The Wii Fit is an amazing toy/exercise tool. It weighs you, calculates your body mass index, and then tests your reflexes and balance to determine your Wii Fit age, which it then uses to select exercises for you.
According to the Wii Fit, I am 48 years old. According to the Wii Fit, I am on the cusp of 50, I am headed for menopause, about to get some serious crows feet, about to droop so badly that my current body will seem taut in comparison.
According to the Wii Fit, my body is five years older than I am.
This is supposed to motivate me. It is supposed to fire me up to exercise and get fit and lower my Wii Fit age. It doesn’t. It depresses me. It reminds me of being in sixth grade and being picked for teams — not last (a fate reserved for those uncoordinated AND unpopular) but last of the non-rejects.

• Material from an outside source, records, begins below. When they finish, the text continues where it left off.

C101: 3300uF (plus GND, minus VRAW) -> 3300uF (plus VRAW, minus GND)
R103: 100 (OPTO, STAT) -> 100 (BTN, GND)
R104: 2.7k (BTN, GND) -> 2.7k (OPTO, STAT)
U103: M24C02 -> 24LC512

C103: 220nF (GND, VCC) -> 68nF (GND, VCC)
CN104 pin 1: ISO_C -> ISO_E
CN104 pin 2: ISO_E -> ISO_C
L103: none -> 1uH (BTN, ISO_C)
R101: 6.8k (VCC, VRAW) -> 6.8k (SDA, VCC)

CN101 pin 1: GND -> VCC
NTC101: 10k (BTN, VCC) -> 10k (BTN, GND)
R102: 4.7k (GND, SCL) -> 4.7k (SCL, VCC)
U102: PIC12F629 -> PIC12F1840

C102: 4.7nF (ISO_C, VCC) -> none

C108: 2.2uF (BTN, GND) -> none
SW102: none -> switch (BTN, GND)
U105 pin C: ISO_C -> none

Know what I mean? The hierarchy of being picked for teams went like this:
- Your friends who were good athletes –
- Good athletes who weren’t your friends
- Friends who weren’t good athletes
I fell into category three. The bad athlete. Not quite a category four — not quite hurricane bad, but bad enough. Now, thirty years later, I have a piece of equipment in my family room telling me what I’ve known since I was eight: I am not a very good athlete.

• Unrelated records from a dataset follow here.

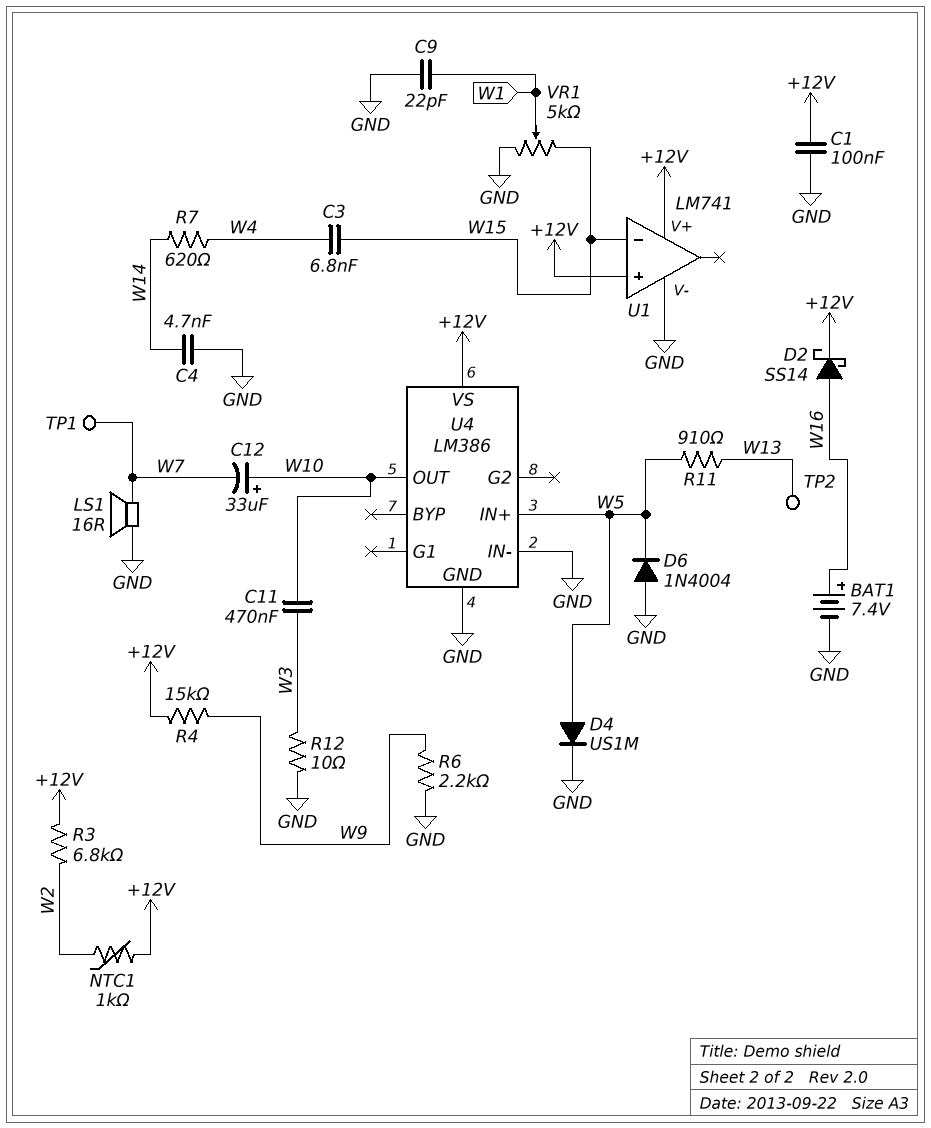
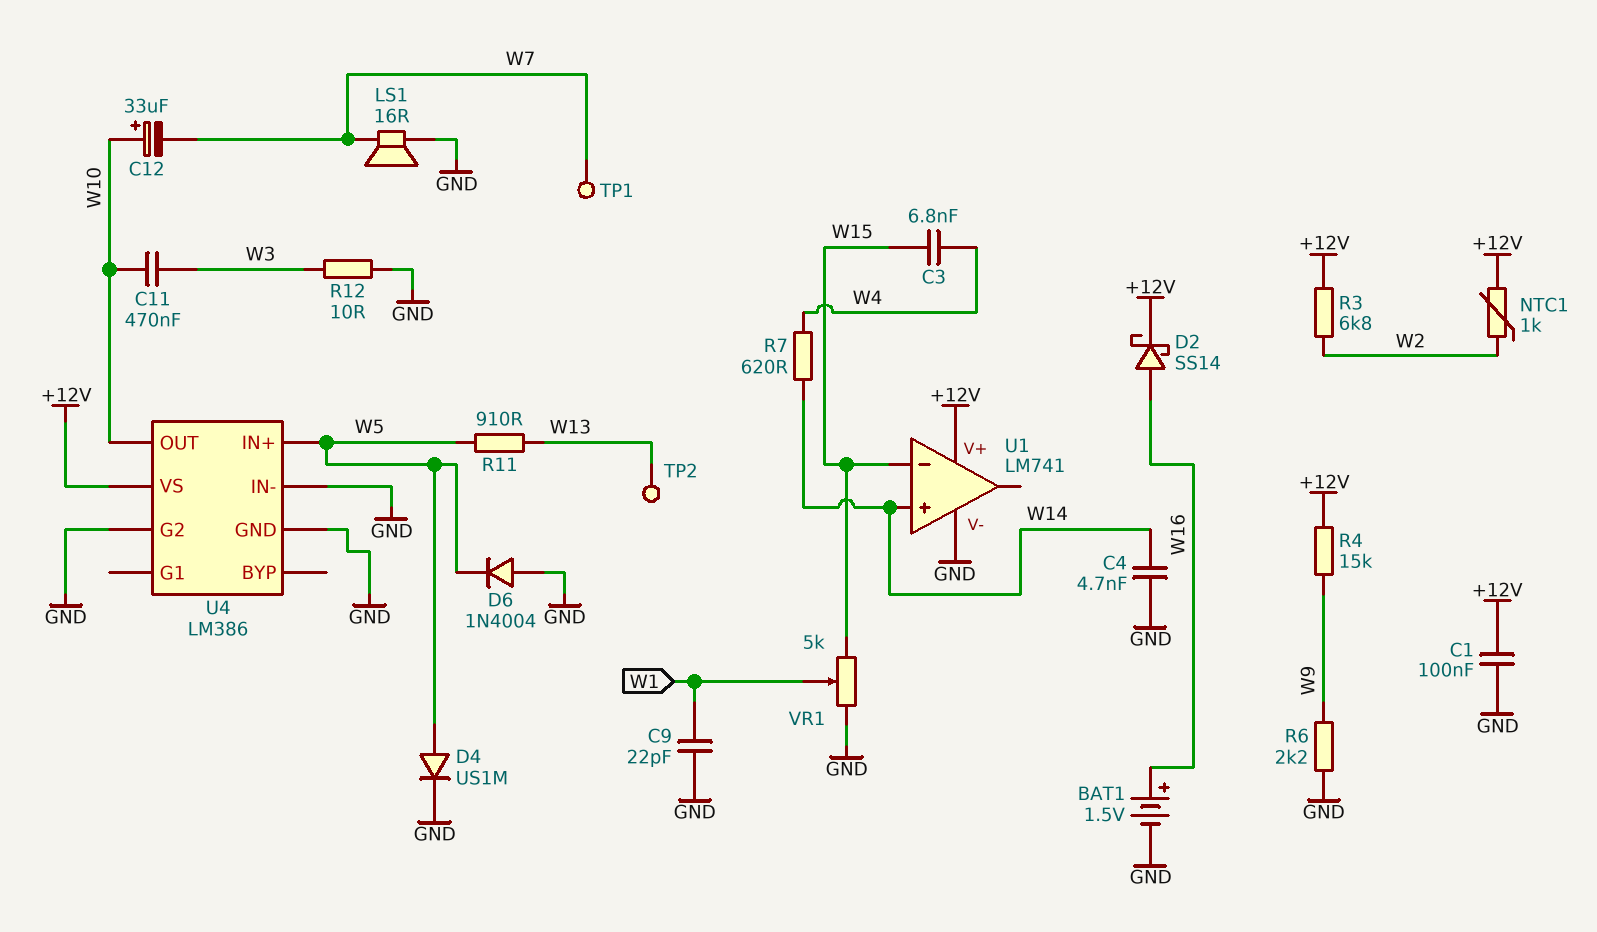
BAT1: 7.4V (plus W16, minus GND) -> 1.5V (plus W16, minus GND)
U1 pin in+: +12V -> W14
U4 pin G2: none -> GND

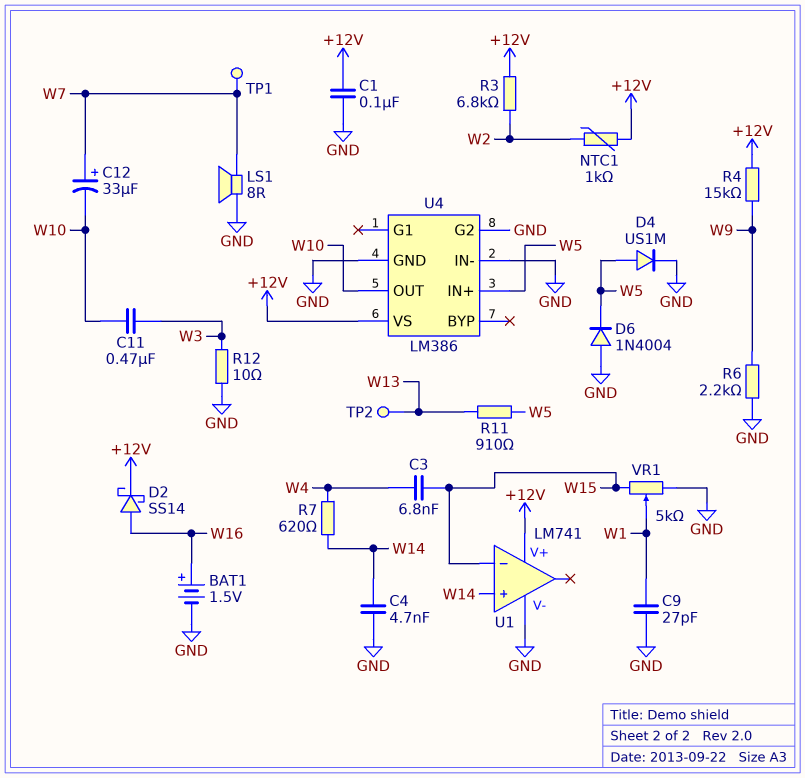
C9: 22pF (GND, W1) -> 27pF (GND, W1)
C12: 33uF (plus W10, minus W7) -> 33uF (plus W7, minus W10)
LS1: speaker 16R (GND, W7) -> speaker 8R (GND, W7)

What next? Will it mock my hair and make me feel like I’m wearing the wrong clothing? Will it taunt me in the hallways because I have such an obvious crush on Joel Malina?
And the thing is, I am coordinated. Give me a dance step and I’ll pick it up like that. Put me on ice skates and I’m good to go. But throw a ball at me and I’m a clueless, graceless, klutz who’s always picked last, never gets the guy, and wears plaid skirts and horned rimmed glasses without a trace of irony.

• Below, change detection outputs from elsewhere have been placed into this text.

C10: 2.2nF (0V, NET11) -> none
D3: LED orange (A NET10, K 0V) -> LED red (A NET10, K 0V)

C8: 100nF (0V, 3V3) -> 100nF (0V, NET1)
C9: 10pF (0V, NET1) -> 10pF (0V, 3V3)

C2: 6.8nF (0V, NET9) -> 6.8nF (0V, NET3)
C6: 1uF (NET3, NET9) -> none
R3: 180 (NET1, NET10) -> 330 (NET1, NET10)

Is the Wii fit fun to use? Sure. It tracks your progress, offers encouragement, and points out that I am old, out of shape, and fast headed to early-bird specials, pant-suits, and Mah Jong with the girls.
Fun Fun Fun.
I once read that the vast majority of home exercise bicycles end up being used as uber-expensive dry-cleaning racks. Maybe I can use the Wii Fit as a trivet. Or a really low step stool.
Or maybe, I should get up off my ass, get on the damn thing, and bring my Wii Fit age down to 25.
I wonder, will that erase my age-spots? Bring my pre-baby boobs back? Magically infuse me with the elixir of youth?
Maybe. And if not, another publicist sent me a Pajamagram (very cozy), a bunch of episodes of The Closer, Saving Grace, and My Boys, and a Do Not Disturb sign for my bedroom door. Wii are definitely expert at that.